My name is Ricardo Lezama, I am a Chicano linguist based out of California and the tri-state area (New York, New Jersey and Philadelphia). At any given moment, I can be found in any of those states, but, in my heart, I am a Californian. And, a linguist. I also love to visit as many cities as possible to open myself up to new environments and their ideas. Corny, yes, but I have a right to be since I worked extremely hard to get what I have.
Many of the resources here are intended for humanities majors looking to grow in computational expertise. My advise is for you to not try to become computer scientists. Consult with them, but do not compete. Instead, become a computational version of your discipline because that is both infinitely more interesting – given your vantage point – and viable. Example: “Computational <your_discipline>”. I am certain that if you run a search for these two terms, then you will be led to accessible materials for you to sharpen up relevant computing skills. Anyone advising you to fight defensively (go back and do XYZ course) is advising you to play catch-up (I have some thoughts on this point) in a race you likely already lost. Instead, play to your strengths.

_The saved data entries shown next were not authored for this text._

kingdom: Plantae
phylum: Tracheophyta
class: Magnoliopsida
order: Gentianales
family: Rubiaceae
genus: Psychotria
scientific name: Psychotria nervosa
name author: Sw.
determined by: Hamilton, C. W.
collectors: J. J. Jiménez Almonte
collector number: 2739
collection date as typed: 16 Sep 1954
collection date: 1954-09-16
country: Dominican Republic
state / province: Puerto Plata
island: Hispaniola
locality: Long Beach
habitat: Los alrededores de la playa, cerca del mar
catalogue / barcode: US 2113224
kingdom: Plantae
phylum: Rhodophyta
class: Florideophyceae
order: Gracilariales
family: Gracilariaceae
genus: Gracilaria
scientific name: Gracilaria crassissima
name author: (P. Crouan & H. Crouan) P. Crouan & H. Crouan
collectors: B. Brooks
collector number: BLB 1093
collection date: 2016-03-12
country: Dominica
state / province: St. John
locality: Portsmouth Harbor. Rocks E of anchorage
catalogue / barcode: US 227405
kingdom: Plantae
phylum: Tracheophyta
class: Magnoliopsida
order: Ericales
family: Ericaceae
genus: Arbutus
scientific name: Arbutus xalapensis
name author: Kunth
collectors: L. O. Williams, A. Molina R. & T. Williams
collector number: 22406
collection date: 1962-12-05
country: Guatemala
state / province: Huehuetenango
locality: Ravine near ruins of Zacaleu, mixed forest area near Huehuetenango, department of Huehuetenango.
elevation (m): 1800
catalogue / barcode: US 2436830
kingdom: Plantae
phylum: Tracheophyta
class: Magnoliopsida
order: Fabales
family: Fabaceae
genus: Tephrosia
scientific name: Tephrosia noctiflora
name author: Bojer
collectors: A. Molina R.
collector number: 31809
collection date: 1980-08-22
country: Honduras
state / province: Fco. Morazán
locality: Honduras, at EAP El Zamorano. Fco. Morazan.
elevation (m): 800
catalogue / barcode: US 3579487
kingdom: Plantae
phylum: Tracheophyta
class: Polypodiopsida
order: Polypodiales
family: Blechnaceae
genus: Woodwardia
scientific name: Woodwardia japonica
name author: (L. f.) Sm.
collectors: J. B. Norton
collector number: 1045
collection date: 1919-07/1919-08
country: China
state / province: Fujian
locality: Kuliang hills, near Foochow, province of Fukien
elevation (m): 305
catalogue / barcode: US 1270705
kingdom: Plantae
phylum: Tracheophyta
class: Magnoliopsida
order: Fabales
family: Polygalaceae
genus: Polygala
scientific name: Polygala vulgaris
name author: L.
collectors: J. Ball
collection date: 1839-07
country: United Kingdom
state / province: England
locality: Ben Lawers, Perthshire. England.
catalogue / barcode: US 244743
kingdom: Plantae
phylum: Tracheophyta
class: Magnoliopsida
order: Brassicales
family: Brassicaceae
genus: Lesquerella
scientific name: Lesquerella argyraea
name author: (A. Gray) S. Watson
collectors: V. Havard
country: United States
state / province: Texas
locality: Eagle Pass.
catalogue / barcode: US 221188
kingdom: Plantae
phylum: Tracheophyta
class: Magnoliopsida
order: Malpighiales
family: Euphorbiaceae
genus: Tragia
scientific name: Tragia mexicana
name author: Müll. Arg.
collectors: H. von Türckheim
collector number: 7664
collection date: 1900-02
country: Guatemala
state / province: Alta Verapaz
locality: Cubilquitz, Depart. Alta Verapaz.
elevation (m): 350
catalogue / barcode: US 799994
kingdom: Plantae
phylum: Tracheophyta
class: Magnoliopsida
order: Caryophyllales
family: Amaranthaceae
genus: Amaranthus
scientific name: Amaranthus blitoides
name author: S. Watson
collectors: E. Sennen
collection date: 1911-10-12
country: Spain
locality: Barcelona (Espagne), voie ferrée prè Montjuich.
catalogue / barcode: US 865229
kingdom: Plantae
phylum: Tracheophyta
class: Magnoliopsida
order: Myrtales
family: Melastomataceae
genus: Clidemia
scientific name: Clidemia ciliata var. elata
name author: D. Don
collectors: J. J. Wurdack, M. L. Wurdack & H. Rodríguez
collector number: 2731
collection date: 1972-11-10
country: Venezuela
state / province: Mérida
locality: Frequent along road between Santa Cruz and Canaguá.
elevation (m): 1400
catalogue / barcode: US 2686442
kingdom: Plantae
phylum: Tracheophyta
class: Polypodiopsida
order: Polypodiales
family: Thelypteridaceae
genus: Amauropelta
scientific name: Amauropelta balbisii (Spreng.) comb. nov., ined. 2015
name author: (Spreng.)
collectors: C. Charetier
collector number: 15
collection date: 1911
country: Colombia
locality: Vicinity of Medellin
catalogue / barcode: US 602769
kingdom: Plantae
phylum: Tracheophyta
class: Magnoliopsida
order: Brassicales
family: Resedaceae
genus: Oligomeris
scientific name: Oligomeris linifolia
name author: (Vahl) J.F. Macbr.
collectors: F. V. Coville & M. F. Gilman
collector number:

Like for most Linguists, business decisions always involve a comprimise between what you as an individual were trained to do and what your environment lays before you. Thus, I have evolved into a ‘Computational Linguist’ professionally since my first gig at Intel in 2013. On a broad level, my work intersects fine grained language generalizations and technology. The latter for me means Python, open source libraries for NLP and a lot of Keras, lately. I recommend you try to leverage Spacy whenever you have an interesting project.
I currently work in Bloomberg LP as part of the News Indexing team. That News Indexing product is likely the best news classification engine in the world, with Reuters likely being a second or alternate candidate for that 1 spot. I don’t have the information to evaluate that they are, though, so, I stick to Bloomberg’s News Classification product being the top dog.
On a daily basis, I may analyze large amounts of text to understand what search terms may best reference them. I also explain my findings to people whose day to day is very different from mine. In other words, some of your work can have a scripting component, but also an explanatory one. Do not neglect scientific (but very abbreviated) style explanations. They are majorly useful in a place where time is literally quantified as money.